I peered through the gloom and there was Tom in the corner of a storeroom grinning sheepishly, a glass of rakija in his hand.
I took in the arched brick wall lined with dusty bottles and a long bench covered in food amongst an array of strange, unidentifiable Croatian objects.
“Welcome to my place,” Mile said. “My wife, she own the kitchen. Here … all this belong to me. We men must have our place.”
I laughed. “In Britain, men have their garden sheds to escape to.”
“And here,” Mile said, “we men have our basement.”

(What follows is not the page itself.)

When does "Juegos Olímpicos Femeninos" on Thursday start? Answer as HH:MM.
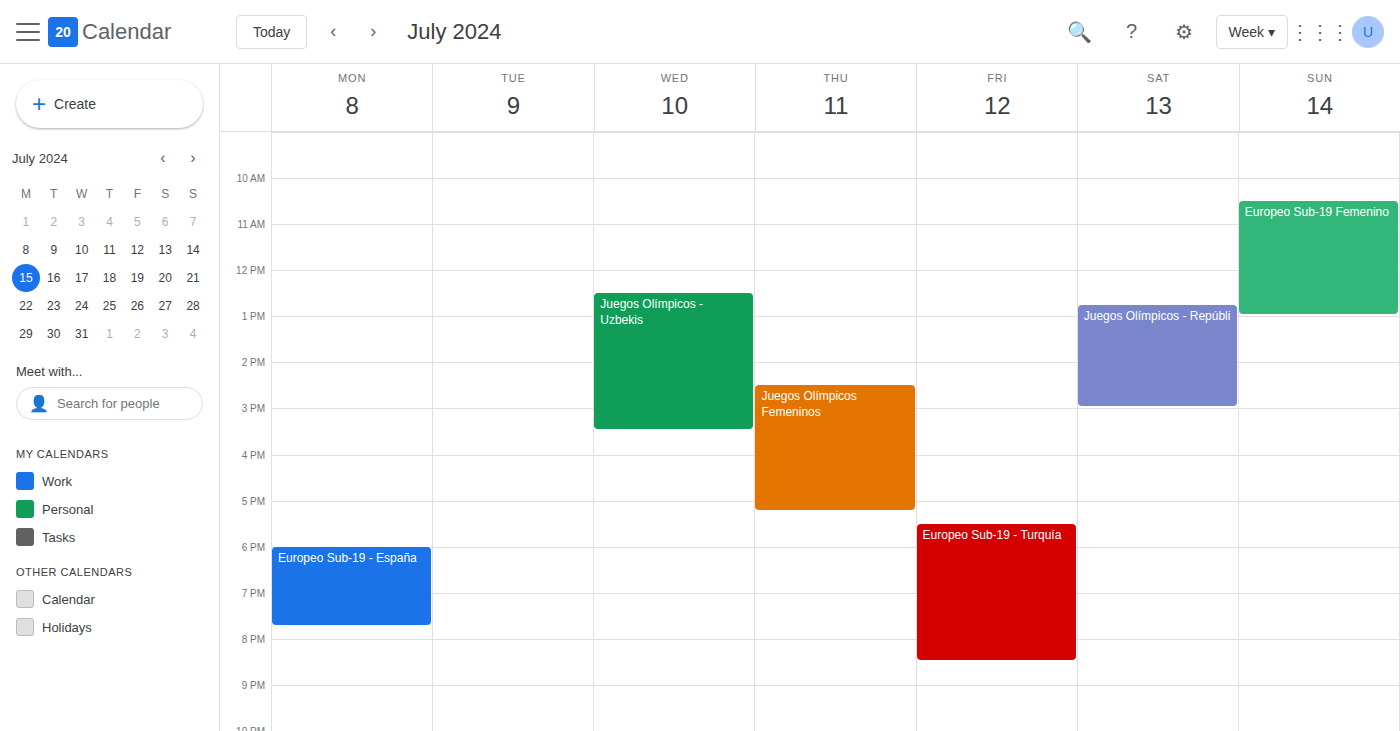
14:30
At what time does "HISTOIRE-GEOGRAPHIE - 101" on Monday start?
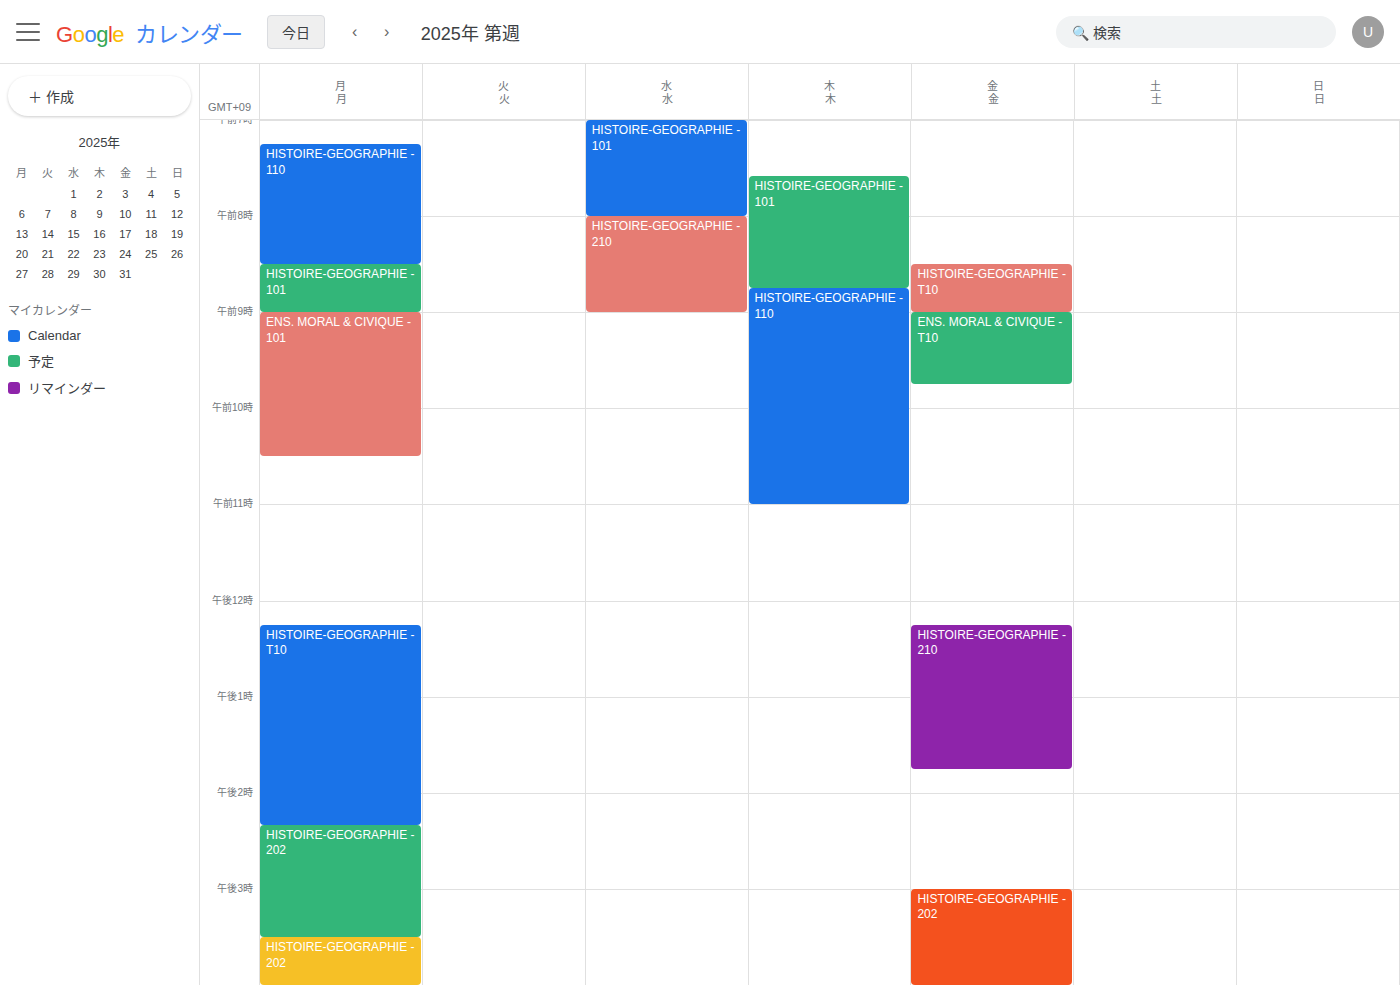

“Come, come, have a glass of rakija.” He poured a generous glass of his homemade spirit from a large demijohn.
“You must eat some Pršut.” Only then did I notice the pork leg, trotter protruding in the air, jammed in a polished, wooden drying rack.
“I prepare this two years,” Mile told me.
Pršut, (jambon to the Spanish) is cured with Adriatic saltwater; then squeezed on a rack until all the brine is removed. The ham is smoked and left outside to dry in the fierce Bora winds over winter. It is then hung up in dark attics, outbuildings or basements all over Dalmatia to mature.
I took a bite and tasted the winds and seas of the Adriatic Sea, the fustiness of the basement, and the years of loving attention. Mile handed me some crusty bread and cut a slice of cheese.
“ Paski Sir, the best cheese in the world,” he said. “It is from the island of Pag. Eat some.”
The Pag Bora wind dries the millions of tiny seawater droplets that blow in off the sea and scatters the salt dust across the sage-covered island; a flavoursome diet for the island sheep.
I tasted the salty aromatic sheep’s cheese and knocked back another slug of belly-burning Rakiya. British men could keep their garden sheds, I wanted a Croatian basement.